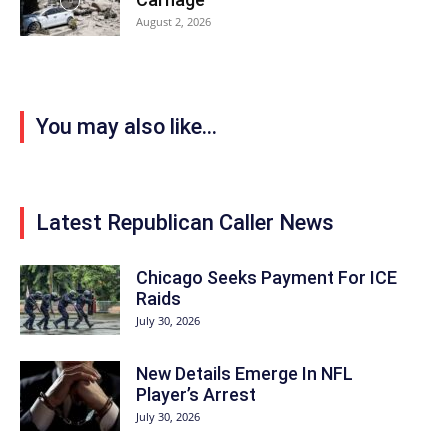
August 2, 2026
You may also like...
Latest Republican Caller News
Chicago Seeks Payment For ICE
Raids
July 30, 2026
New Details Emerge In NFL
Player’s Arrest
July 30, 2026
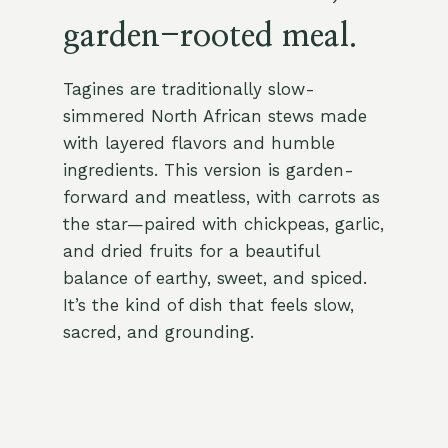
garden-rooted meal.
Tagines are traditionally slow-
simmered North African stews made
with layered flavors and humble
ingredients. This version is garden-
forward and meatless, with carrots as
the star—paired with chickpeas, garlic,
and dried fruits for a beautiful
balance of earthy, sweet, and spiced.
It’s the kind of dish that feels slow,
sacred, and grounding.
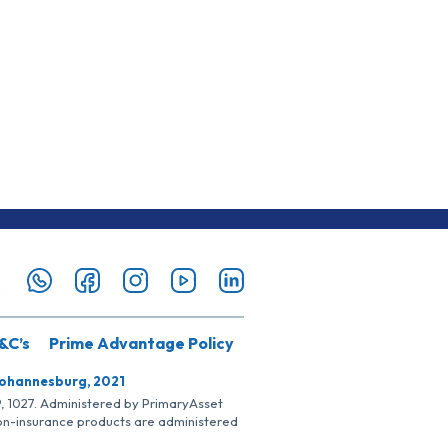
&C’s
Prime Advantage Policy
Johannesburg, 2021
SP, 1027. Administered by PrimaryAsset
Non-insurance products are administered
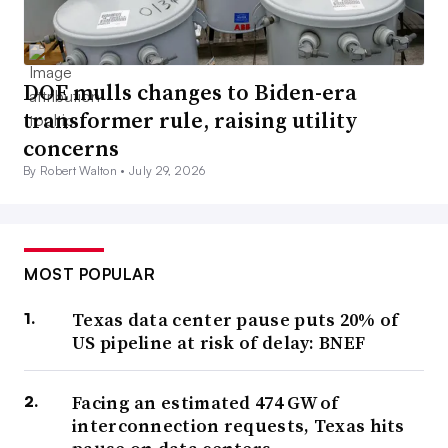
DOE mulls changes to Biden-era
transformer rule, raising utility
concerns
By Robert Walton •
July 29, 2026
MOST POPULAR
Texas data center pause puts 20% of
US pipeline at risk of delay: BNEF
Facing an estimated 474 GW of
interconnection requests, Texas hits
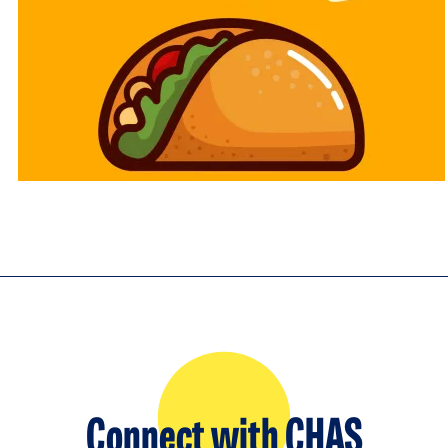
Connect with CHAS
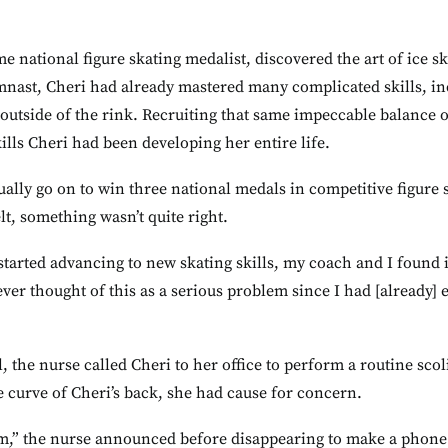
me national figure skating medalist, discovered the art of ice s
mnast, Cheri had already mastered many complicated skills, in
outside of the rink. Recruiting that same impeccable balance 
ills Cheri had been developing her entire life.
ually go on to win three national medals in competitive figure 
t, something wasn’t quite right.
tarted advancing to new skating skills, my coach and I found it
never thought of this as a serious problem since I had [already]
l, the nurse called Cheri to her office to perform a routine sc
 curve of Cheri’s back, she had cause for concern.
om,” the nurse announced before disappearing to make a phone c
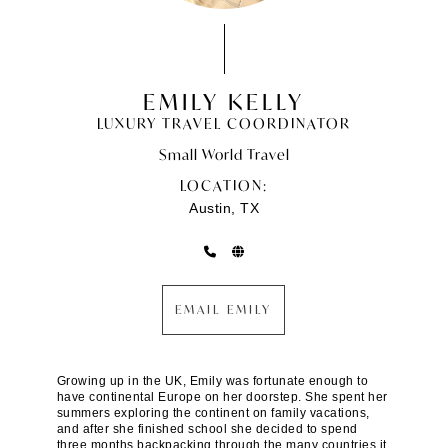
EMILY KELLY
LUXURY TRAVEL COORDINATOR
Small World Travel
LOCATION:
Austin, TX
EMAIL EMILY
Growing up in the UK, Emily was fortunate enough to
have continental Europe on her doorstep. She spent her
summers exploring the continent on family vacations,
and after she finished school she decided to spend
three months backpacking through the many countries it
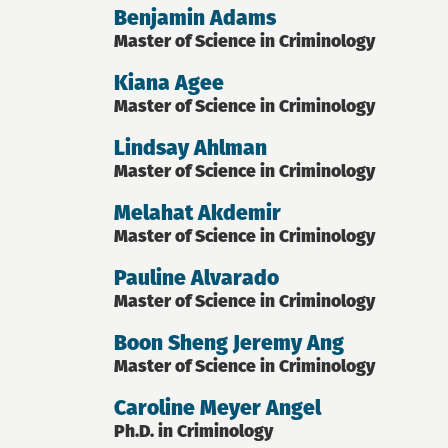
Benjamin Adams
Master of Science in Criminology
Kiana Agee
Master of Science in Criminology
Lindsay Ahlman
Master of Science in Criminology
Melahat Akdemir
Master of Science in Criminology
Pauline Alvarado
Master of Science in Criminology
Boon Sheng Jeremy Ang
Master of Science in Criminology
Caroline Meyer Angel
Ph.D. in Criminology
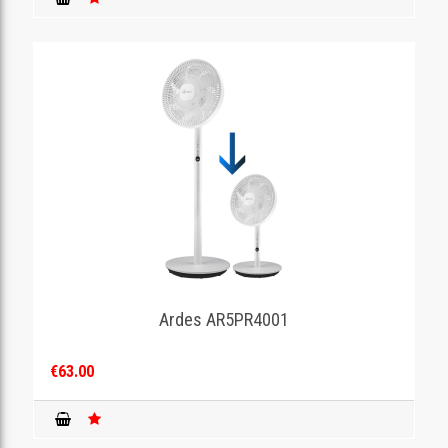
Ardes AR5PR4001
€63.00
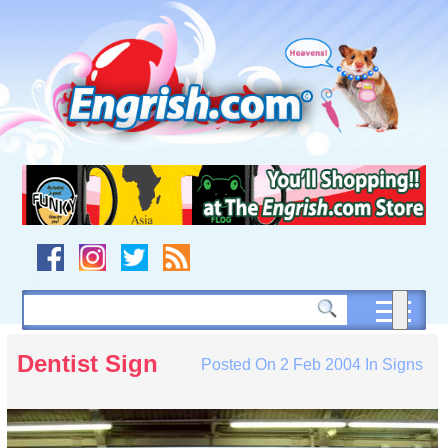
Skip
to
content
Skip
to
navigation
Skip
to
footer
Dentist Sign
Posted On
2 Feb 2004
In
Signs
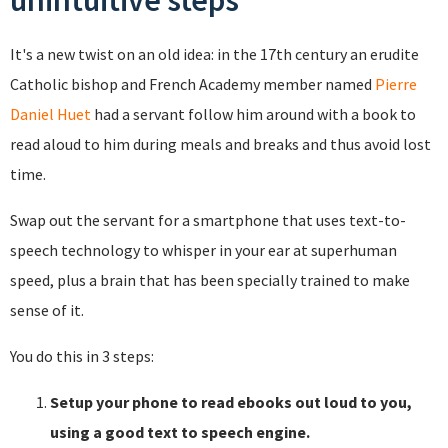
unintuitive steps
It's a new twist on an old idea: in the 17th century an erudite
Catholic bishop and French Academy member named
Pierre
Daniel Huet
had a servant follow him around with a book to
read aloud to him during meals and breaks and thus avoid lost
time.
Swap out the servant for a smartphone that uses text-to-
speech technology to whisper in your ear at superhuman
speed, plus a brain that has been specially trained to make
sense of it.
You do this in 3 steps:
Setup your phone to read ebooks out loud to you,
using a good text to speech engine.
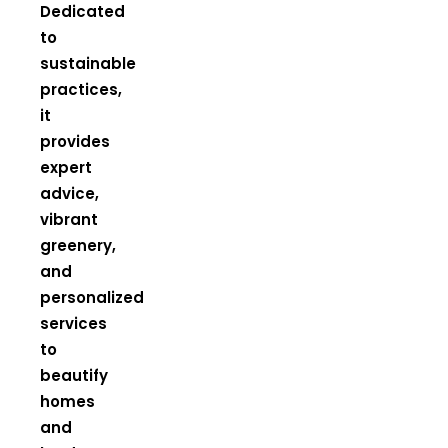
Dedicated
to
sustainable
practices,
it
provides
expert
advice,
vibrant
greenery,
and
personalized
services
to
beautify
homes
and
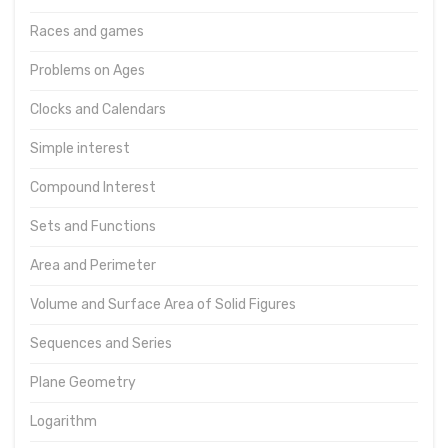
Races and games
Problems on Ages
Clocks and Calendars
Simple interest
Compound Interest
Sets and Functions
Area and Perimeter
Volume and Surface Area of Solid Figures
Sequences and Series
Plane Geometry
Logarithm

- **TASK TO CARRY OUT**: Reproduce every line of text in the data above, word for word and in the same order, leaving out the pictures.

- **RESULT OF THIS TASK**:
August 2, 2026
You may also like...
Latest Republican Caller News
Chicago Seeks Payment For ICE
Raids
July 30, 2026
New Details Emerge In NFL
Player’s Arrest
July 30, 2026
garden-rooted meal.
Tagines are traditionally slow-
simmered North African stews made
with layered flavors and humble
ingredients. This version is garden-
forward and meatless, with carrots as
the star—paired with chickpeas, garlic,
and dried fruits for a beautiful
balance of earthy, sweet, and spiced.
It’s the kind of dish that feels slow,
sacred, and grounding.
&C’s
Prime Advantage Policy
Johannesburg, 2021
SP, 1027. Administered by PrimaryAsset
Non-insurance products are administered
DOE mulls changes to Biden-era
transformer rule, raising utility
concerns
By Robert Walton •
July 29, 2026
MOST POPULAR
Texas data center pause puts 20% of
US pipeline at risk of delay: BNEF
Facing an estimated 474 GW of
interconnection requests, Texas hits
Connect with CHAS
me national figure skating medalist, discovered the art of ice s
mnast, Cheri had already mastered many complicated skills, in
outside of the rink. Recruiting that same impeccable balance 
ills Cheri had been developing her entire life.
ually go on to win three national medals in competitive figure 
t, something wasn’t quite right.
tarted advancing to new skating skills, my coach and I found it
never thought of this as a serious problem since I had [already]
l, the nurse called Cheri to her office to perform a routine sc
 curve of Cheri’s back, she had cause for concern.
om,” the nurse announced before disappearing to make a phone c
EMILY KELLY
LUXURY TRAVEL COORDINATOR
Small World Travel
LOCATION:
Austin, TX
EMAIL EMILY
Growing up in the UK, Emily was fortunate enough to
have continental Europe on her doorstep. She spent her
summers exploring the continent on family vacations,
and after she finished school she decided to spend
three months backpacking through the many countries it
Benjamin Adams
Master of Science in Criminology
Kiana Agee
Master of Science in Criminology
Lindsay Ahlman
Master of Science in Criminology
Melahat Akdemir
Master of Science in Criminology
Pauline Alvarado
Master of Science in Criminology
Boon Sheng Jeremy Ang
Master of Science in Criminology
Caroline Meyer Angel
Ph.D. in Criminology
Ardes AR5PR4001
€63.00
Skip
to
content
Skip
to
navigation
Skip
to
footer
Dentist Sign
Posted On
2 Feb 2004
In
Signs
unintuitive steps
It's a new twist on an old idea: in the 17th century an erudite
Catholic bishop and French Academy member named
Pierre
Daniel Huet
had a servant follow him around with a book to
read aloud to him during meals and breaks and thus avoid lost
time.
Swap out the servant for a smartphone that uses text-to-
speech technology to whisper in your ear at superhuman
speed, plus a brain that has been specially trained to make
sense of it.
You do this in 3 steps:
Setup your phone to read ebooks out loud to you,
using a good text to speech engine.
Dedicated
to
sustainable
practices,
it
provides
expert
advice,
vibrant
greenery,
and
personalized
services
to
beautify
homes
and
Races and games
Problems on Ages
Clocks and Calendars
Simple interest
Compound Interest
Sets and Functions
Area and Perimeter
Volume and Surface Area of Solid Figures
Sequences and Series
Plane Geometry
Logarithm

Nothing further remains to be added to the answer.